When the string "accepte" is part of a line below, that line should be copied.

Records for processing:
=== Section Start ===

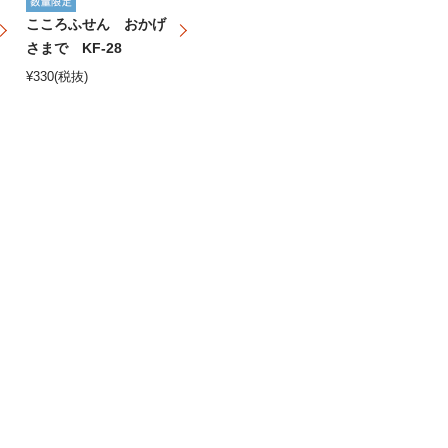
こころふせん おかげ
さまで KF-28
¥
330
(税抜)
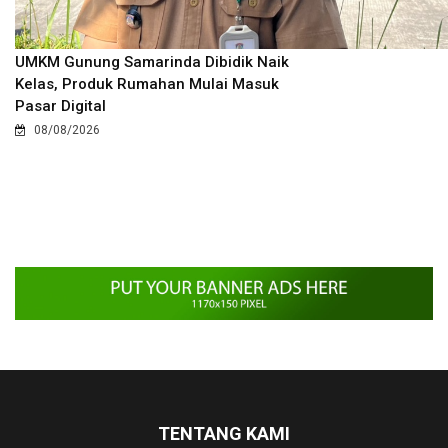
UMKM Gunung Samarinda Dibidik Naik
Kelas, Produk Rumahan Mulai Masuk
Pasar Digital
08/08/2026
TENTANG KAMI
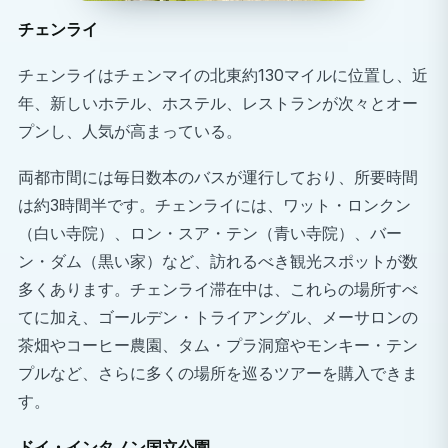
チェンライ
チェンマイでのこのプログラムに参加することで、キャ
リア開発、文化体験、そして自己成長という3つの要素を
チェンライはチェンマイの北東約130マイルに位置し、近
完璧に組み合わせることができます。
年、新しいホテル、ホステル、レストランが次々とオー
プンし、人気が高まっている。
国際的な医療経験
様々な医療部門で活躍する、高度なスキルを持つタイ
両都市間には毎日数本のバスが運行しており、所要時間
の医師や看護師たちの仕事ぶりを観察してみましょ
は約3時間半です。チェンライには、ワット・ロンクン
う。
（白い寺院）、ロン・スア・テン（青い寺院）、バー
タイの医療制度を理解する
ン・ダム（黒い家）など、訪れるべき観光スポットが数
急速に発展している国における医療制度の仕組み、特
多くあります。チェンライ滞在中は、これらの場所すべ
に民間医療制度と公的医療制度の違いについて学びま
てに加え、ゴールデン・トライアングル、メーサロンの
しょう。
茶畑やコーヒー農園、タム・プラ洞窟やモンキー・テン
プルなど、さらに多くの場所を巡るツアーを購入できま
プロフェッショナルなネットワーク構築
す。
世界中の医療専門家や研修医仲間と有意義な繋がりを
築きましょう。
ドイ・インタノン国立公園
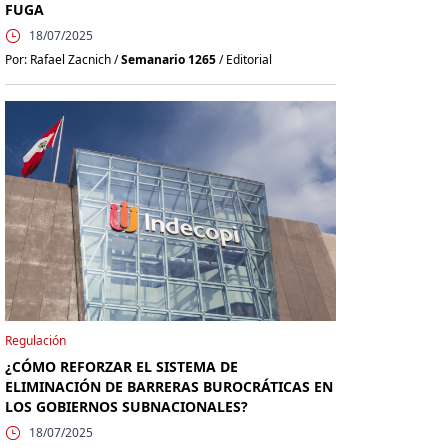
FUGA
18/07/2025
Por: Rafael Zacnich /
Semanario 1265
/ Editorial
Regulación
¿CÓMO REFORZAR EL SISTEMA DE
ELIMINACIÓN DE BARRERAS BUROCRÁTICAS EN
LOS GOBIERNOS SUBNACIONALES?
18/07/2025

=== Section End ===
=== Section Start ===

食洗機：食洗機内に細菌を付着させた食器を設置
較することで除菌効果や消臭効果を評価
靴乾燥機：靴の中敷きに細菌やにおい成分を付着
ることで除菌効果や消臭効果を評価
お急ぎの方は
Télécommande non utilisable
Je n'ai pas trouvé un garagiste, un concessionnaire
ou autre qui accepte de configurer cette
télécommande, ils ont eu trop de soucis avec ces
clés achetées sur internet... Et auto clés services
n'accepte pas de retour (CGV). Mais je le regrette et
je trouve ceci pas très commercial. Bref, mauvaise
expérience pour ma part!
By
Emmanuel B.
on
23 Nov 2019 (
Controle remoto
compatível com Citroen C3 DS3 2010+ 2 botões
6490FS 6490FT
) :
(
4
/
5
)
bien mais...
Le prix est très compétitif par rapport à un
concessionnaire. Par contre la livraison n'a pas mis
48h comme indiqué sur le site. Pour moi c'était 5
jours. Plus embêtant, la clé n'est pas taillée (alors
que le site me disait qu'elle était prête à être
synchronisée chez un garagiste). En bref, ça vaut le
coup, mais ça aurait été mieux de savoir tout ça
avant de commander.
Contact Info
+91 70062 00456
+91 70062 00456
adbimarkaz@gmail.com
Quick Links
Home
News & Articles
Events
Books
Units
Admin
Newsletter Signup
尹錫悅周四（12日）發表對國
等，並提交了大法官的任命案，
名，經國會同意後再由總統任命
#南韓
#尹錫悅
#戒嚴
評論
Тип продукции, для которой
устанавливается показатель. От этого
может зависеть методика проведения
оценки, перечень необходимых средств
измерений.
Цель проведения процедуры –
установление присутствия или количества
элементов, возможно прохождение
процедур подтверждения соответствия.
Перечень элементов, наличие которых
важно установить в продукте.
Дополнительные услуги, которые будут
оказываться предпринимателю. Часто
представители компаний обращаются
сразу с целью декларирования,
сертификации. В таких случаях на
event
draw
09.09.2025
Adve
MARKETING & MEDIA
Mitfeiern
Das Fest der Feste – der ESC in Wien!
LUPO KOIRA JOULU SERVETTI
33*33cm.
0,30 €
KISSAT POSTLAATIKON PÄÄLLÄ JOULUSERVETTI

=== Section End ===
=== Section Start ===

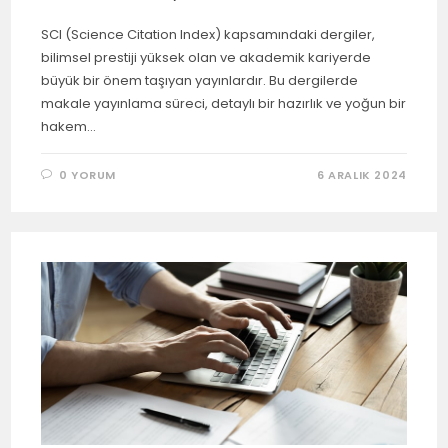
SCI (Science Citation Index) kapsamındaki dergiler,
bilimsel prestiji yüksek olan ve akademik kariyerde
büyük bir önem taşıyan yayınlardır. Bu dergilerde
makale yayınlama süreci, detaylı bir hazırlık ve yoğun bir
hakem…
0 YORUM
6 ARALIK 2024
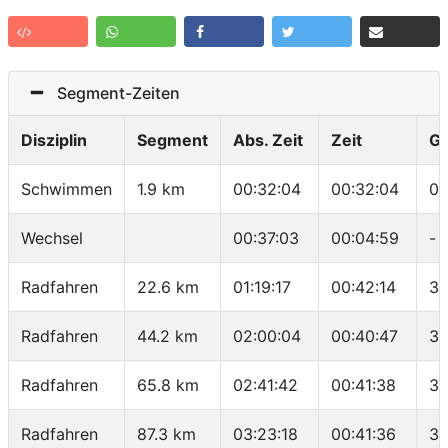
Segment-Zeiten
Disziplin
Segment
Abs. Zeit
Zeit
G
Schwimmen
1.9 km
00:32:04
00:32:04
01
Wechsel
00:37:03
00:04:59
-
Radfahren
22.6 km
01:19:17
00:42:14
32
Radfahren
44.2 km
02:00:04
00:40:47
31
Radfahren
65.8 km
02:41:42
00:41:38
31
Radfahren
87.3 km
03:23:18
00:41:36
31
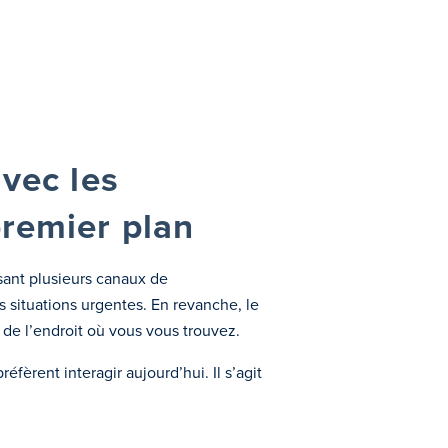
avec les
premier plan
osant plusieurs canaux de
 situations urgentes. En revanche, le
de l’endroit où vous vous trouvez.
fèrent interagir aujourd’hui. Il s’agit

=== Section End ===

Task output:
ou autre qui accepte de configurer cette
n'accepte pas de retour (CGV). Mais je le regrette et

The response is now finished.